Having built ramps and pipes in the Ballroom, the numbers arrived, and kept on arriving until capacity was reached. Week after week people couldn't get in so it was decided to convert the outdoor pool to a proper Skateboard park. On completion of this there was then the problem of how to keep the ballroom occupied again. Mick had seen a new craze sweeping America and decided to go and take a look.
Hopping on Freddie Laker's Skytrain, he went to the Empire Ballroom in Brooklyn armed with a video camera. He was amazed at what he saw and decided there and then to bring the craze to the UK. Having brokered a deal with 6 of the top skaters he returned with them to Dunstable and set up the California Roller Discos. Opening night was a big affair with Radio One DJ Peter Powell and demonstration skating by the US experts. Anglia TV recorded it for posterity. We're trying to get hold of a copy - Webmaster
Mick with Peter Powell
at the opening of the Roller Disco
The publicity generated a lot of additional work. Venues all around the country were desperate to get in on the act so Mick took his team of expert skaters and toured the country with them, acting as advisor to many venues.

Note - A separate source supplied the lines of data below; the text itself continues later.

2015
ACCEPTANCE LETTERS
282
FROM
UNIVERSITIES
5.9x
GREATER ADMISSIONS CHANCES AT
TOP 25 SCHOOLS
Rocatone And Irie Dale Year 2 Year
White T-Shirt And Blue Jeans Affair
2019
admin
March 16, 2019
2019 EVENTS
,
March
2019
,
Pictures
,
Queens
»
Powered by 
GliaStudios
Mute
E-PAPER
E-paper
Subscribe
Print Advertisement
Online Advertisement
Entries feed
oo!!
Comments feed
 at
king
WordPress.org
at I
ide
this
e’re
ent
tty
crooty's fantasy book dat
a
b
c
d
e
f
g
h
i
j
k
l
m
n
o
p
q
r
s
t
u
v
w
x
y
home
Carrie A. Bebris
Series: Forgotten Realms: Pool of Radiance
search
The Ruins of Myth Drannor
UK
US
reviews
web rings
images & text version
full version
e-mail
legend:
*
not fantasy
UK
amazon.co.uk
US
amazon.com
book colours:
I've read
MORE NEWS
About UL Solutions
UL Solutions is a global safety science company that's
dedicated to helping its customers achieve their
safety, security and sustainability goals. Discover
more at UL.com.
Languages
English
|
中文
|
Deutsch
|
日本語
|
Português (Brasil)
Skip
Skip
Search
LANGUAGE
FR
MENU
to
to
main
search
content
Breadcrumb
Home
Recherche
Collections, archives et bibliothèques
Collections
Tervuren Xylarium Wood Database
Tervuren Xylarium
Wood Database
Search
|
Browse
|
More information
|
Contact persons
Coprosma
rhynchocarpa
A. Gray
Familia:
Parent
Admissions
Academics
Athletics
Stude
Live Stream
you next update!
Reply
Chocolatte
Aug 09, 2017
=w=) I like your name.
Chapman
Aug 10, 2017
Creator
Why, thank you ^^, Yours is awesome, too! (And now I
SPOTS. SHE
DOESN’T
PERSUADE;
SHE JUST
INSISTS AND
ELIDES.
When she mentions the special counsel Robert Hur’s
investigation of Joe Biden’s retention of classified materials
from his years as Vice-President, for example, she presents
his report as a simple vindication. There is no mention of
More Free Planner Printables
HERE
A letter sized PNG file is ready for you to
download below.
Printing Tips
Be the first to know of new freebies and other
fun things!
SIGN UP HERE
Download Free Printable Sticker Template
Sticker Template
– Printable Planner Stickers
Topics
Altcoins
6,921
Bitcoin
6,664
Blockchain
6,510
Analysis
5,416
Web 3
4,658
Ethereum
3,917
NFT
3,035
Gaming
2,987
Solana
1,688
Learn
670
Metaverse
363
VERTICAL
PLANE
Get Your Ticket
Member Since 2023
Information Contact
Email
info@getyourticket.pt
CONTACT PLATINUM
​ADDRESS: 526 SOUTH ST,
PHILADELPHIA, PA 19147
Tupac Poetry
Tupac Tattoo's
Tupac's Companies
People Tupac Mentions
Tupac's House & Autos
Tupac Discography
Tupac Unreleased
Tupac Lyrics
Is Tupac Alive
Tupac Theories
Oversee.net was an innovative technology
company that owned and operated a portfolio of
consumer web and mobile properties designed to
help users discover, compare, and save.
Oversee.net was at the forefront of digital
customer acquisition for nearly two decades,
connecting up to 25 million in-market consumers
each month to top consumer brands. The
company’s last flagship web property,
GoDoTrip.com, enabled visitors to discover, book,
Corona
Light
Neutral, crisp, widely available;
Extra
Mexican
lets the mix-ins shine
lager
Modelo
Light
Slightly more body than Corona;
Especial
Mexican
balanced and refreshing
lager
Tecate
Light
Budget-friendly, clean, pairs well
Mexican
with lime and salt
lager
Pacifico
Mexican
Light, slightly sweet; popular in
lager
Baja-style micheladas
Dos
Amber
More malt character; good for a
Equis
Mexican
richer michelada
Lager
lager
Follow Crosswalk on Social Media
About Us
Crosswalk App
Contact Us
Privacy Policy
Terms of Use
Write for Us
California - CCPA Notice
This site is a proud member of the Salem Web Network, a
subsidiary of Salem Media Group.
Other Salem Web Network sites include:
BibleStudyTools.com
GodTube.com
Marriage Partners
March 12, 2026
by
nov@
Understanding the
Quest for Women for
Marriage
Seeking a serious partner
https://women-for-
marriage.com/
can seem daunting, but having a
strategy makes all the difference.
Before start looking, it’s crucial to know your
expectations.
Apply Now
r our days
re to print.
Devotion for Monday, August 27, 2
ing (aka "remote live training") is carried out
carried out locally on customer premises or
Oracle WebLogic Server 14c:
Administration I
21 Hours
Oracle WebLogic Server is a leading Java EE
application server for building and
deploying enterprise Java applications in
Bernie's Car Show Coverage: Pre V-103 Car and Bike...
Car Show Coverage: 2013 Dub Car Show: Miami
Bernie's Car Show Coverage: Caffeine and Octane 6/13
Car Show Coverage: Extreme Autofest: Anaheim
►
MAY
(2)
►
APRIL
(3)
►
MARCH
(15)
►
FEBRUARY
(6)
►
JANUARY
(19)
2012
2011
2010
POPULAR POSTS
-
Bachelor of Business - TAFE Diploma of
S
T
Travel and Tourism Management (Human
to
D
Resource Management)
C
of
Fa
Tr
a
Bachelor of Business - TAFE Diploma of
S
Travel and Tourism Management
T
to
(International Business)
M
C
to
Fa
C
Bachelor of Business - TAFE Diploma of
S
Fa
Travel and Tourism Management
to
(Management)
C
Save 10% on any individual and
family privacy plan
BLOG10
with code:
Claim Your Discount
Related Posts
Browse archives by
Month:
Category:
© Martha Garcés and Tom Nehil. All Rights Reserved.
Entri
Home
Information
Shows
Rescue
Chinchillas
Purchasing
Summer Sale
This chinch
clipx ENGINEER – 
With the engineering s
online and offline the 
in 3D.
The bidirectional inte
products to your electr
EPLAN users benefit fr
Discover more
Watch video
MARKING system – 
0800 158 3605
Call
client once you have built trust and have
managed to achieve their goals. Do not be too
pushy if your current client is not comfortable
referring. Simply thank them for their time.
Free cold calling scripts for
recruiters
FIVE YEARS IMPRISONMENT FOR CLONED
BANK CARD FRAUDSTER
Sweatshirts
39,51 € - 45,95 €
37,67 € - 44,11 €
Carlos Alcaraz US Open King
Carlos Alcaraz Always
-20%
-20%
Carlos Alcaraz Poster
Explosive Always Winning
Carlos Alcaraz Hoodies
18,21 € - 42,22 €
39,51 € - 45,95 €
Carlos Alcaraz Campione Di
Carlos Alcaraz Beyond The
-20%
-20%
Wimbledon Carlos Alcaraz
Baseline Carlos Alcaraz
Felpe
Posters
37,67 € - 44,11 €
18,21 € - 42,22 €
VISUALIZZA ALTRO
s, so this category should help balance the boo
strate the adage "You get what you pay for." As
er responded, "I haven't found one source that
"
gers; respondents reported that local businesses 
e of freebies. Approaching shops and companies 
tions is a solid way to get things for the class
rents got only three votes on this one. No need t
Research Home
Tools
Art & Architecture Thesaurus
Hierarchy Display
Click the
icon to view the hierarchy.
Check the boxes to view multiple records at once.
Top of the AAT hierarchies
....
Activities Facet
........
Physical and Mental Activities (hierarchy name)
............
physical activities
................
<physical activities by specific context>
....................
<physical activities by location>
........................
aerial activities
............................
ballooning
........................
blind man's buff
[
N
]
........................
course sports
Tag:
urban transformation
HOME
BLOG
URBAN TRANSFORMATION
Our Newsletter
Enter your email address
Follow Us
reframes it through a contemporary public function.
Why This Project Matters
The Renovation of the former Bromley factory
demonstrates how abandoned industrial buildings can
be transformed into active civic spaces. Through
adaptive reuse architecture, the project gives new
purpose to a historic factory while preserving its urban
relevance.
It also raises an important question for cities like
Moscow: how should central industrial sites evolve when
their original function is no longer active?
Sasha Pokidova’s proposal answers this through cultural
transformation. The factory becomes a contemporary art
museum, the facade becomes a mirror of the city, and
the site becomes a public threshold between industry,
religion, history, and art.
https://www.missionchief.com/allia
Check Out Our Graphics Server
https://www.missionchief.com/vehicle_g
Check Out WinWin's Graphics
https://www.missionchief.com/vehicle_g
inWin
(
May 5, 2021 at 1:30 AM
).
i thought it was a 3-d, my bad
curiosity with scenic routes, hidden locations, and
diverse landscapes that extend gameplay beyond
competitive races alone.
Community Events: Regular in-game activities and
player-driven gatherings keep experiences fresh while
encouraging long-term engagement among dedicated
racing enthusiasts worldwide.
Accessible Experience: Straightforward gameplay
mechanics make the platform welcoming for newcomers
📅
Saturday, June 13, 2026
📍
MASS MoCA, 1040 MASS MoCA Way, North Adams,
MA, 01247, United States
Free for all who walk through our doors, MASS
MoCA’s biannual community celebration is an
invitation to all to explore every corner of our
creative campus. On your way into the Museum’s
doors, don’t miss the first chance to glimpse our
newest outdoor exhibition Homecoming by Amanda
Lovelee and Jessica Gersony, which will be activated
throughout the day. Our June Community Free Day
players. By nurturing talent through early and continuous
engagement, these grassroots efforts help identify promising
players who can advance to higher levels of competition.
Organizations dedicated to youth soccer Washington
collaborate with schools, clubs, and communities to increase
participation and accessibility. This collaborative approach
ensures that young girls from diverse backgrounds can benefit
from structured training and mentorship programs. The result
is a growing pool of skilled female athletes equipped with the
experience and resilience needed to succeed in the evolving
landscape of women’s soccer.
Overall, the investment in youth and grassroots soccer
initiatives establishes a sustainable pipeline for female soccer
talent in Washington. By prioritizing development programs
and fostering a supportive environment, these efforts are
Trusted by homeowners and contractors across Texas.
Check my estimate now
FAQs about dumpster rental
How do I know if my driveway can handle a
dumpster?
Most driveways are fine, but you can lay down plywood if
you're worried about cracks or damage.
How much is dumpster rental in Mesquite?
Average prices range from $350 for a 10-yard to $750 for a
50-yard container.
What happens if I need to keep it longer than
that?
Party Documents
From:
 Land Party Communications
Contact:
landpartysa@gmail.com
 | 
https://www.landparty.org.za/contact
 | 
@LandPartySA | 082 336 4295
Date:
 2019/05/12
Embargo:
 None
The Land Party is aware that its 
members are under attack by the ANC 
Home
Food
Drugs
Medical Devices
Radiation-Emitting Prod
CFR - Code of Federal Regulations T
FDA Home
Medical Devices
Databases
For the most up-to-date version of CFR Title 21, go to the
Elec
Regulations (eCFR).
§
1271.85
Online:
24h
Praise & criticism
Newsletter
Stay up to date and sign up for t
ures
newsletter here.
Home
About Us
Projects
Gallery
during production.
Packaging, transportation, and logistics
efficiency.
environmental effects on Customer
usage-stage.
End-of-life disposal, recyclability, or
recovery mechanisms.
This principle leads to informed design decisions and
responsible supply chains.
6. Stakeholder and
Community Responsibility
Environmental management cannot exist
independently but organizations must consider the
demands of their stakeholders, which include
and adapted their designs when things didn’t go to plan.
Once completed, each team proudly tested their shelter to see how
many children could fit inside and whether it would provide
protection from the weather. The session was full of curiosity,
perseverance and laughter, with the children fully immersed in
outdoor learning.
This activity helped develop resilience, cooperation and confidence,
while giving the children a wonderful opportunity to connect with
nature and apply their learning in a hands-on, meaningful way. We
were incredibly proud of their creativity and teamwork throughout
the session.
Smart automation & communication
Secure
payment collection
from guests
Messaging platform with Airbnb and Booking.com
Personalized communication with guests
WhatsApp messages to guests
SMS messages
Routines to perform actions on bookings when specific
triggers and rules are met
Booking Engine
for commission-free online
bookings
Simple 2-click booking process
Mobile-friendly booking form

Mick's expertise as a manager kept the California going and the new ideas along with the Bistro in Didoz and the bands in the Ballroom on Saturdays kept the money coming in, but as detailed elsewhere on this site, the determination of a few people to have the place closed along with the gigantic rates being levied meant the end was inevitable.
Mick did his best to fend off the onslaught and proposed a compromise solution of selling off the Southern end of the site for housing whilst keeping the Ballroom as a going concern. He arrived at the Planning Committee meeting to find the decision had already been taken and passed so all that was left for him to do was wind everything up.
The last night was on December 31st 1979 and the place was packed. Mick took New Year's Day off and on the 2nd of January started to supervise the demolition. Every part of the building that could be sold, was sold. The roof tiles from the Pool Bar went on his house, the lights went to Skindles, the plastic glasses were bought as a job lot by Markyate Boys Club, the concrete footings from the Hillside Bar were taken and used as the foundations for Calrose Marina. Reports have come in of people with wrought iron gates that have the word BAR in the middle of them.
Mick with DJ Graham Bonney
and the mirror ball
The ballroom roof structure was taken away to be re-used on another building and the acres of maple flooring that we all leapt about on was stacked up to be reused at a later date. (unfortunately it all warped and was eventually burned).
Mick spent some considerable time travelling around the south of England trying to find a new venture but came up with nothing that was suitable and eventually went into buying and selling land. His company, MRM continued with this until he took over the Hare and Hounds Public House in Ledburn, near Leighton Buzzard, where he remains to this day.
Mick is always delighted to see ex-California people. The Hare and Hounds is close to the site of the Great Train Robbery and is themed along those lines however, he does still have a few bits of California memorabilia.